STATED EXERCISE: Restate the whole listing word for word. Pictures are left out.

MATERIAL:
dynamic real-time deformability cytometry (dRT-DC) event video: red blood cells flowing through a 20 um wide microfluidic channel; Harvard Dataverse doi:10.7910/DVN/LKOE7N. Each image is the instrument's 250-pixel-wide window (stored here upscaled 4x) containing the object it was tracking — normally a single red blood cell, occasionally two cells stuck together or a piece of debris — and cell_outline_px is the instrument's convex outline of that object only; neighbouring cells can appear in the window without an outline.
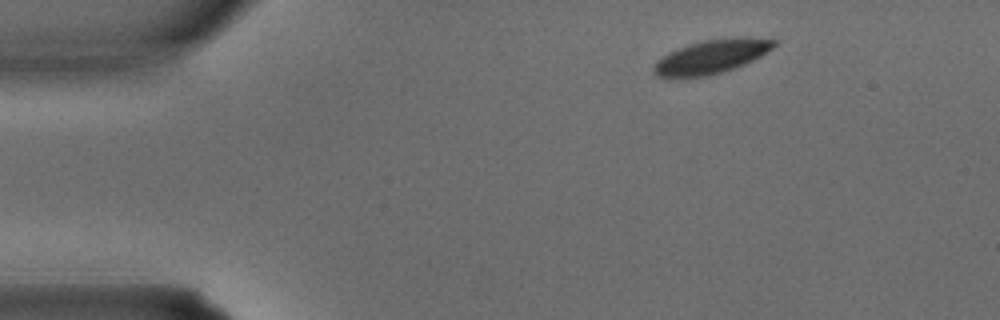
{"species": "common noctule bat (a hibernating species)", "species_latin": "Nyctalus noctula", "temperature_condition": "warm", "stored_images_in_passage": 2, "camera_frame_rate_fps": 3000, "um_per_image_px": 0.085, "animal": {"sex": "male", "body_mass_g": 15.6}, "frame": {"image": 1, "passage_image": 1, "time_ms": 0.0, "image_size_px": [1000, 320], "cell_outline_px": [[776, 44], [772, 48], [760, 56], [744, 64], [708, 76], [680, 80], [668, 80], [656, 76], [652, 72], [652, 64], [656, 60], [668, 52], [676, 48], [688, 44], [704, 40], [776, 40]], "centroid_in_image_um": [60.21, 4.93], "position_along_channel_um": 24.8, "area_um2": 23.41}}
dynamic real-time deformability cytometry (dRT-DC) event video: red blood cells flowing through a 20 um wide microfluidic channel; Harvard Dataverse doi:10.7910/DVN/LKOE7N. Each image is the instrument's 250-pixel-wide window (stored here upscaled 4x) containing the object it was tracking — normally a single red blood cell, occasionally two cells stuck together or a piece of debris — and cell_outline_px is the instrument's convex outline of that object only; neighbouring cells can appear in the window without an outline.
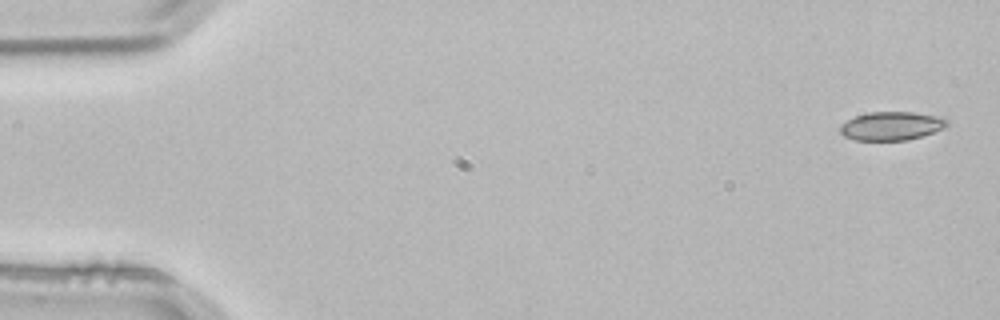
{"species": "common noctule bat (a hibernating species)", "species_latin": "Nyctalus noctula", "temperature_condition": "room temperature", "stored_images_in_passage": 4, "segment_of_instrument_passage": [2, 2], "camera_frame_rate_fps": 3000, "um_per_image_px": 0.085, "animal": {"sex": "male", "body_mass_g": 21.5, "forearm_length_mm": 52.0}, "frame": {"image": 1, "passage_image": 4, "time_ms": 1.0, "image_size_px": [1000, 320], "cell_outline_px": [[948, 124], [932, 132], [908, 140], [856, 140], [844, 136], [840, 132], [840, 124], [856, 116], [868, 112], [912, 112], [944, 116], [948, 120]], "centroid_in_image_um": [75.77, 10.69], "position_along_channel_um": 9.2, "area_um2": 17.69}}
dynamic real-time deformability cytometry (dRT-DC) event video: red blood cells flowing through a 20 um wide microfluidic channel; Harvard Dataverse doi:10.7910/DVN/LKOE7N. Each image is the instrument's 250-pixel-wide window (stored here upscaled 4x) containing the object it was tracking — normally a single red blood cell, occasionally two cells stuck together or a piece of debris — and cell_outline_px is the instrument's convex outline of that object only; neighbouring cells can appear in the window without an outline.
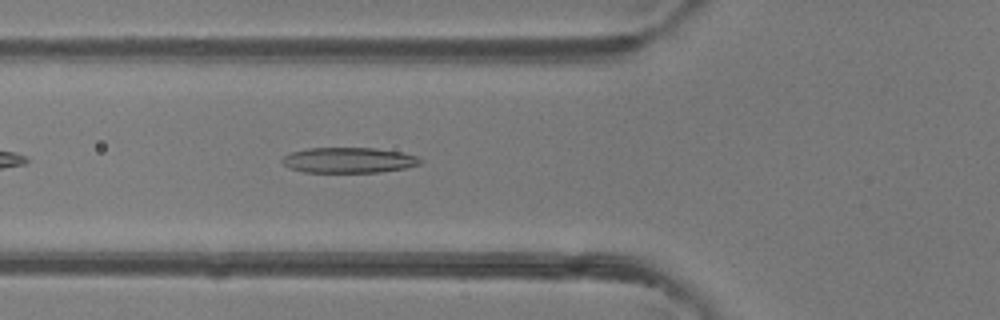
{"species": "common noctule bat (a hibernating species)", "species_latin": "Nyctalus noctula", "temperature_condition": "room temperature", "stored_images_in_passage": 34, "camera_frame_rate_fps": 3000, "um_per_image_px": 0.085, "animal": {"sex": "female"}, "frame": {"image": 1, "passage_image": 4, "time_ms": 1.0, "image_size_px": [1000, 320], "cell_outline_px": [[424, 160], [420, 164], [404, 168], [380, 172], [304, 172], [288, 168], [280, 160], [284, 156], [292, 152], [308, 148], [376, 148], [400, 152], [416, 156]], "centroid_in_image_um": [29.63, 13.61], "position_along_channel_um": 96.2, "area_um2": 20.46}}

THE OUTPUT:
dynamic real-time deformability cytometry (dRT-DC) event video: red blood cells flowing through a 20 um wide microfluidic channel; Harvard Dataverse doi:10.7910/DVN/LKOE7N. Each image is the instrument's 250-pixel-wide window (stored here upscaled 4x) containing the object it was tracking — normally a single red blood cell, occasionally two cells stuck together or a piece of debris — and cell_outline_px is the instrument's convex outline of that object only; neighbouring cells can appear in the window without an outline.
{"species": "common noctule bat (a hibernating species)", "species_latin": "Nyctalus noctula", "temperature_condition": "warm", "stored_images_in_passage": 2, "camera_frame_rate_fps": 3000, "um_per_image_px": 0.085, "animal": {"sex": "male", "body_mass_g": 15.6}, "frame": {"image": 1, "passage_image": 1, "time_ms": 0.0, "image_size_px": [1000, 320], "cell_outline_px": [[776, 44], [772, 48], [760, 56], [744, 64], [708, 76], [680, 80], [668, 80], [656, 76], [652, 72], [652, 64], [656, 60], [668, 52], [676, 48], [688, 44], [704, 40], [776, 40]], "centroid_in_image_um": [60.21, 4.93], "position_along_channel_um": 24.8, "area_um2": 23.41}}
dynamic real-time deformability cytometry (dRT-DC) event video: red blood cells flowing through a 20 um wide microfluidic channel; Harvard Dataverse doi:10.7910/DVN/LKOE7N. Each image is the instrument's 250-pixel-wide window (stored here upscaled 4x) containing the object it was tracking — normally a single red blood cell, occasionally two cells stuck together or a piece of debris — and cell_outline_px is the instrument's convex outline of that object only; neighbouring cells can appear in the window without an outline.
{"species": "common noctule bat (a hibernating species)", "species_latin": "Nyctalus noctula", "temperature_condition": "room temperature", "stored_images_in_passage": 4, "segment_of_instrument_passage": [2, 2], "camera_frame_rate_fps": 3000, "um_per_image_px": 0.085, "animal": {"sex": "male", "body_mass_g": 21.5, "forearm_length_mm": 52.0}, "frame": {"image": 1, "passage_image": 4, "time_ms": 1.0, "image_size_px": [1000, 320], "cell_outline_px": [[948, 124], [932, 132], [908, 140], [856, 140], [844, 136], [840, 132], [840, 124], [856, 116], [868, 112], [912, 112], [944, 116], [948, 120]], "centroid_in_image_um": [75.77, 10.69], "position_along_channel_um": 9.2, "area_um2": 17.69}}
dynamic real-time deformability cytometry (dRT-DC) event video: red blood cells flowing through a 20 um wide microfluidic channel; Harvard Dataverse doi:10.7910/DVN/LKOE7N. Each image is the instrument's 250-pixel-wide window (stored here upscaled 4x) containing the object it was tracking — normally a single red blood cell, occasionally two cells stuck together or a piece of debris — and cell_outline_px is the instrument's convex outline of that object only; neighbouring cells can appear in the window without an outline.
{"species": "common noctule bat (a hibernating species)", "species_latin": "Nyctalus noctula", "temperature_condition": "room temperature", "stored_images_in_passage": 34, "camera_frame_rate_fps": 3000, "um_per_image_px": 0.085, "animal": {"sex": "female"}, "frame": {"image": 1, "passage_image": 4, "time_ms": 1.0, "image_size_px": [1000, 320], "cell_outline_px": [[424, 160], [420, 164], [404, 168], [380, 172], [304, 172], [288, 168], [280, 160], [284, 156], [292, 152], [308, 148], [376, 148], [400, 152], [416, 156]], "centroid_in_image_um": [29.63, 13.61], "position_along_channel_um": 96.2, "area_um2": 20.46}}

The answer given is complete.